"Karena tidak semua urban subversif itu diterima publik, misalnya corat-coret dinding kota ada yang tidak menyukai bahkan dihapus karena melakukan kritik kepada pemerintah," sambungnya.
Drajat juga menyebut lahirnya Citayam Fashion Week merupakan pengaruh dari street fashion.
Budaya berbusana tersebut memang sudah lebih dulu nge-hype di kalangan anak muda Amerika Serikat, Jepang, Korea Selatan, termasuk China.
Meski melahirkan selera tersendiri, ia menyebut street fashion adalah gejala di dunia yang menjadi bentuk perlawanan terhadap kemapanan struktur dari fashion.
Pasalnya masyarakat kelas menengah-bawah berusaha untuk menjangkau fashion yang selama ini lekat dengan gaya berbusana orang-orang berduit, pejabat, hingga selebritis.
Baca juga: Rekor, Harga Barang Mewah Alami Kenaikan Tertinggi Sejak 2019
"Fashion yang bagus-bagus dan terjaga 'kan ada di kelas atas jadi tidak terjangkau oleh masyarakat menengah-bawah," ujar Drajat.
"Jadi fashion itu memiliki kelas sosial.
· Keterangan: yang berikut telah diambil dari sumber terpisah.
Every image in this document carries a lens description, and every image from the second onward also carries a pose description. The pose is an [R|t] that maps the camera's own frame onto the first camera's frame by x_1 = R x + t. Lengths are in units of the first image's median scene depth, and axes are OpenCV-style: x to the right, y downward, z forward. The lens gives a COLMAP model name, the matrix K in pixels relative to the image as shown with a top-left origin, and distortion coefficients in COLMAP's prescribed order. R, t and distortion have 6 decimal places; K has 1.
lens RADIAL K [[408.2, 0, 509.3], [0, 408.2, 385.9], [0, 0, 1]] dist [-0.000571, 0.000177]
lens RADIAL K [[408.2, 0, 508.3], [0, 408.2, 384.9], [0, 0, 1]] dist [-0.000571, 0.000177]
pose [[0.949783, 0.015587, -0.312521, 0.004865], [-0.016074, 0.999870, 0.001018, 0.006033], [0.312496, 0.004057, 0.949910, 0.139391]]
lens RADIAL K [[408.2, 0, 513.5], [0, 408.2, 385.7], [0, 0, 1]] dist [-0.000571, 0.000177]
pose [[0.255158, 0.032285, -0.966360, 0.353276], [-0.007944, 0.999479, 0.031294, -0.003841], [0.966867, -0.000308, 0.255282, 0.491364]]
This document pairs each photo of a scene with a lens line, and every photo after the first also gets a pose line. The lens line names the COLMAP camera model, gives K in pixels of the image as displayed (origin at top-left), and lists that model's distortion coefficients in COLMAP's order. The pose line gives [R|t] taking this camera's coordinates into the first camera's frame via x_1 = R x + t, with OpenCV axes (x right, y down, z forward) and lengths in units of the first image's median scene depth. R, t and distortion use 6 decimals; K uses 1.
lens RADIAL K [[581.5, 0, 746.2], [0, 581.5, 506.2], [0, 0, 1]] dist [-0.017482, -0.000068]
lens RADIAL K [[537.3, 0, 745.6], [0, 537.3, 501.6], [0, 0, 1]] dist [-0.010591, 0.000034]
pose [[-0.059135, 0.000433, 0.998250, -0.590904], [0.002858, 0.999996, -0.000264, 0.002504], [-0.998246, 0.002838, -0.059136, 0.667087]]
Kelas sosial bawah memang cenderung memakai fashion yang apa adanya."
"Ini menggambarkan urban subversif atau perlawanan struktur perkotaan yang sudah dikuasai kelas atas, bisa mereka lawan dengan Citayam Fashion Week," tambahnya.
Drajat menjelaskan street fashion dalam perkembangannya di banyak tempat di dunia sudah diterima oleh masyarakat.
Tidak mengherankan apabila titik-titik street fashion menjadi salah satu destinasi bagi banyak orang untuk berkunjung.
Namun, Drajat mengungkap, popularitasnya kerap dimanfaatkan sejumlah kekuatan-kekuatan besar.
Salah satunya adalah penjual produk KW atau second ekspor yang lantas mendapuk beberapa anak-anak muda supaya memakai barangnya.
Baca juga: Fenomena Sneaker KW, Model Apa yang Paling Banyak Dipalsukan?
Fenomena tersebut dapat bercampur dengan inisiatif dari anak-anak muda dan bisnis yang masuk.
"Ini yang barus dijaga karena kalau itu (barang KW dan second ekspor) masuk, maka ruang urban subversif atau inisiatif masyarakat bisa hilang, tandas Drajat.